加藤氏による日本庭園の楽しみ方に関わるご講演は、日本庭園という時代背景を反映した「芸術品」はどのようなニーズから作られ、どのように鑑賞すべきか、という楽しみ方のポイントが示唆されたもの。実際の庭園の構造を、時代を追いながら観察し、古代からの神が宿り、神仙思想が反映される時代から戦いの時代まで続く精神性のある庭、そして戦いの時代が終わり現代に至る精神性が薄く、人が楽しむ庭へと、庭づくりが何をニーズにして変化していったかが具体的に語られました。これまで漫然と「美しい庭」としてだけ眺めていた庭が、ひとたび時代のニーズという鑑賞ポイントを理解して眺めることにより、新たな作庭家の意図が見えるようになり、有名な庭にも更なる奥深さがあることが分かった大変貴重な時間となりました。
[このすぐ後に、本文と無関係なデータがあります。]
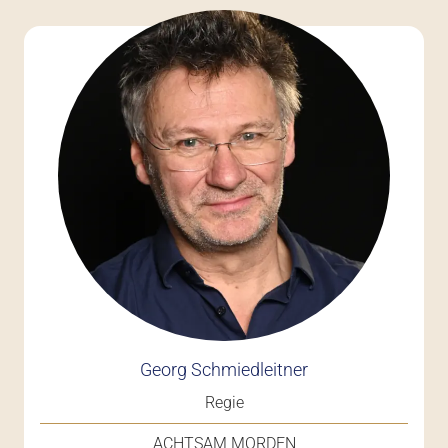
Georg Schmiedleitner
Regie
ACHTSAM MORDEN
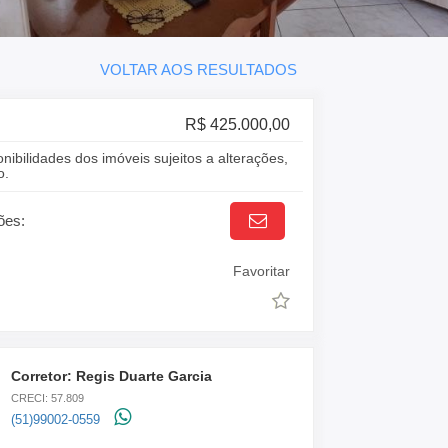
VOLTAR AOS RESULTADOS
R$ 425.000,00
onibilidades dos imóveis sujeitos a alterações,
o.
ões:
Favoritar
Corretor: Regis Duarte Garcia
CRECI: 57.809
(51)99002-0559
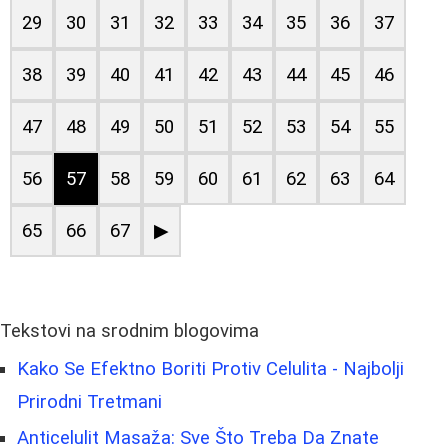
29
30
31
32
33
34
35
36
37
38
39
40
41
42
43
44
45
46
47
48
49
50
51
52
53
54
55
56
57
58
59
60
61
62
63
64
65
66
67
▶
Tekstovi na srodnim blogovima
Kako Se Efektno Boriti Protiv Celulita - Najbolji
Prirodni Tretmani
Anticelulit Masaža: Sve Što Treba Da Znate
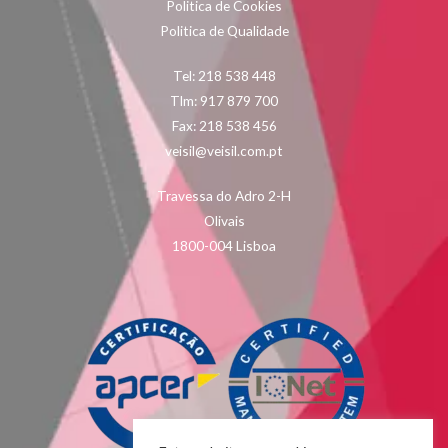
Politica de Cookies
Politica de Qualidade
Tel: 218 538 448
Tlm: 917 879 700
Fax: 218 538 456
veisil@veisil.com.pt
Travessa do Adro 2-H
Olivais
1800-004 Lisboa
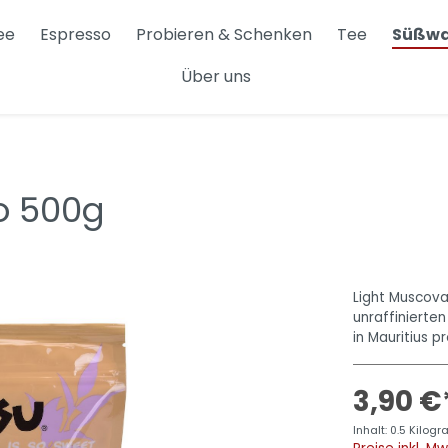
ee
Espresso
Probieren & Schenken
Tee
Süßwa
Über uns
i
Hario Buono
x
Sonstiges
o 500g
Light Muscova
unraffinierten
in Mauritius p
3,90 €
Inhalt:
0.5 Kilo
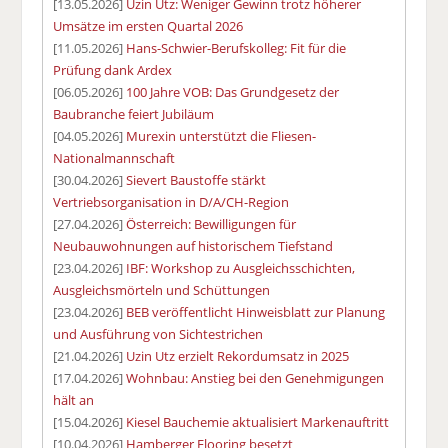
[13.05.2026]
Uzin Utz: Weniger Gewinn trotz höherer
Umsätze im ersten Quartal 2026
[11.05.2026]
Hans-Schwier-Berufskolleg: Fit für die
Prüfung dank Ardex
[06.05.2026]
100 Jahre VOB: Das Grundgesetz der
Baubranche feiert Jubiläum
[04.05.2026]
Murexin unterstützt die Fliesen-
Nationalmannschaft
[30.04.2026]
Sievert Baustoffe stärkt
Vertriebsorganisation in D/A/CH-Region
[27.04.2026]
Österreich: Bewilligungen für
Neubauwohnungen auf historischem Tiefstand
[23.04.2026]
IBF: Workshop zu Ausgleichsschichten,
Ausgleichsmörteln und Schüttungen
[23.04.2026]
BEB veröffentlicht Hinweisblatt zur Planung
und Ausführung von Sichtestrichen
[21.04.2026]
Uzin Utz erzielt Rekordumsatz in 2025
[17.04.2026]
Wohnbau: Anstieg bei den Genehmigungen
hält an
[15.04.2026]
Kiesel Bauchemie aktualisiert Markenauftritt
[10.04.2026]
Hamberger Flooring besetzt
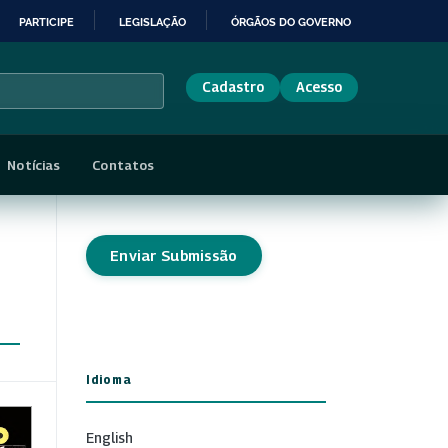
PARTICIPE
LEGISLAÇÃO
ÓRGÃOS DO GOVERNO
Cadastro
Acesso
Notícias
Contatos
Enviar Submissão
Idioma
English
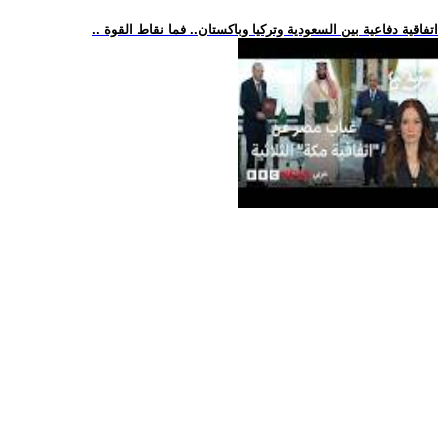
.. اتفاقية دفاعية بين السعودية وتركيا وباكستان.. فما نقاط القوة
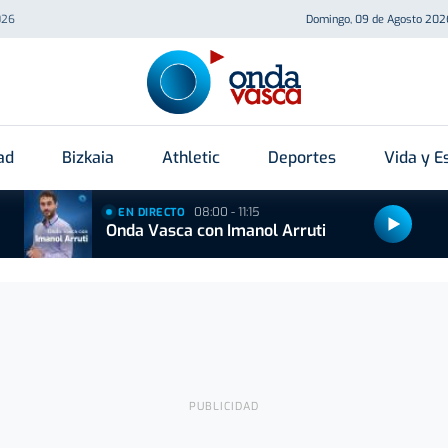
026
Domingo, 09 de Agosto 202
ad
Bizkaia
Athletic
Deportes
Vida y Es
08:00 - 11:15
EN DIRECTO
Onda Vasca con Imanol Arruti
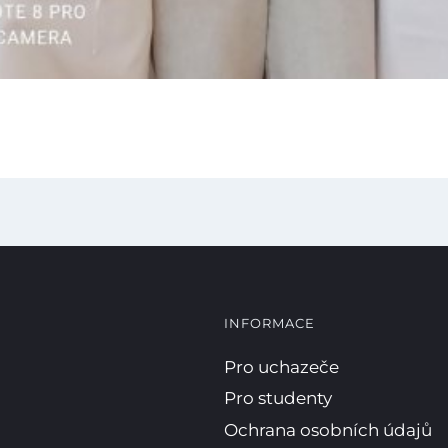
Kopírova
INFORMACE
Pro uchazeče
Pro studenty
Ochrana osobních údajů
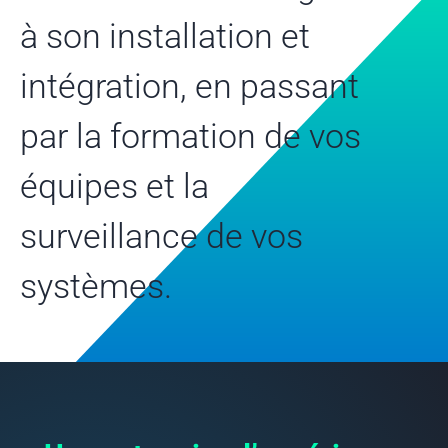
à son installation et
intégration, en passant
par la formation de vos
équipes et la
surveillance de vos
systèmes.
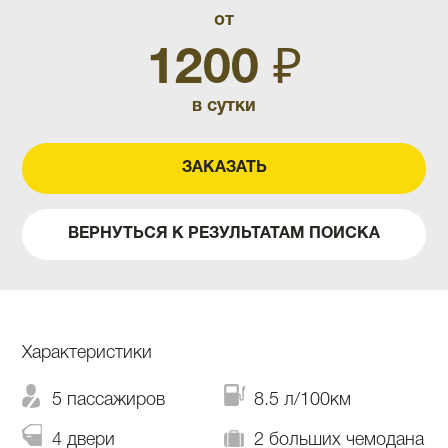
от
1200 ₽
в сутки
ЗАКАЗАТЬ
ВЕРНУТЬСЯ К РЕЗУЛЬТАТАМ ПОИСКА
Характеристики
5 пассажиров
8.5 л/100км
4 двери
2 больших чемодана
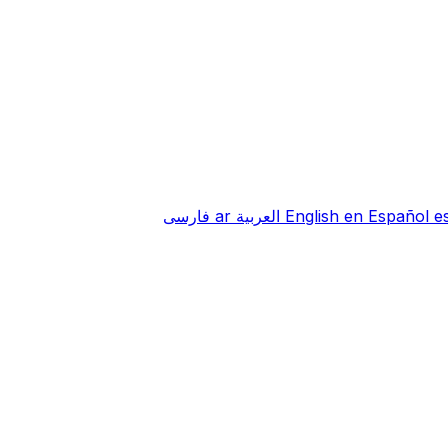
e
Español
en
English
العربية
ar
فارسی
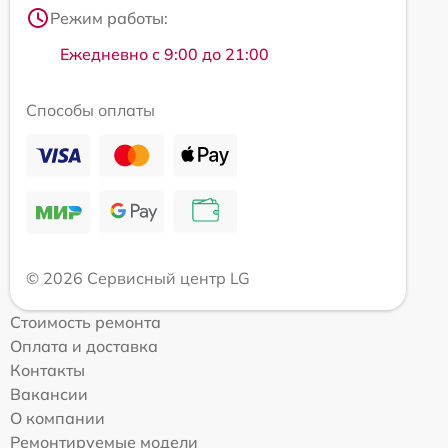
Режим работы:
Ежедневно с 9:00 до 21:00
Способы оплаты
© 2026 Сервисный центр LG
Стоимость ремонта
Оплата и доставка
Контакты
Вакансии
О компании
Ремонтируемые модели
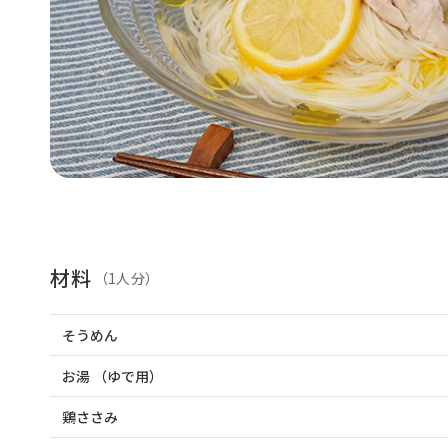
材料
（1人分）
そうめん
お湯
（ゆで用）
鶏ささみ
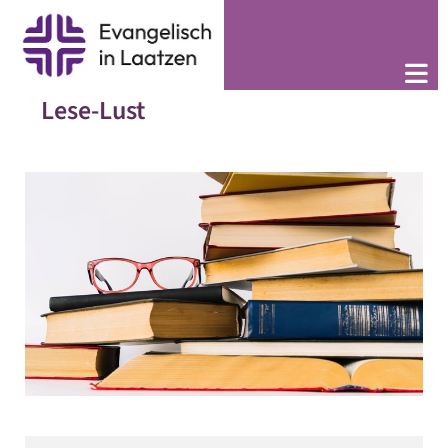
Lese-Lust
続く煎茶席では七夕にちなんで、佐藤リーダー発案の「乞巧奠」をテーマに、冷煎を提供する席作りをさせていただきました。乞巧奠とは、牽牛と織姫の2つの星に女児の裁縫技芸の向上を願う中国の行事で、七夕の原型とも言われているものです。今でも冷泉家では、2つの星にお供えをして和歌を詠むなど伝統行事が行われ、陰陽五行説に則った5色(青・赤・黄・白・黒)の飾り付けを行うならわしがあるとの事です。これら乞巧奠の由来、伝統行事などを念頭に、いつも一緒にお稽古をしている先輩方と、手持ちの新旧取り交ぜた茶器や、色鮮やかな飾りを持ち寄り、天の川と星をイメージしたお菓子を選び、寄付から茶席に至るまでの室礼をワイワイ楽しく検討し、ワンチームで席作りを行いました。チームでの席づくりは誰にとっても初めての経験で、至らぬ点は多々あったかと思いますが、宗匠や田畑顧問には「皆で寄せ集めた道具なのに統一感がある」とご評価をいただき、またお茶席に入られた皆様にも「とてもテーマに合った室礼だった」などとお声掛けをいただくことができました。お客様に楽しんでいただける席になったのではないかと思います。
今回このように「茶席の室礼を自分たちで考案する」という貴重な研鑽の場を通して、お茶を美味しく淹れるだけではなく、お客様に喜んでいただける席づくりをすることが「煎茶道の醍醐味」ではないかと、未熟ながらも感じる事が出来る良い機会となりました。
ご講演や、煎茶席の準備・運営を通して、改めて日本文化の素晴しさを知ることが出来ました。このような機会を与えていただいたことに感謝申し上げると共に、活動を通してご指導をいただきました諸先輩方に篤く御礼を申し上げます。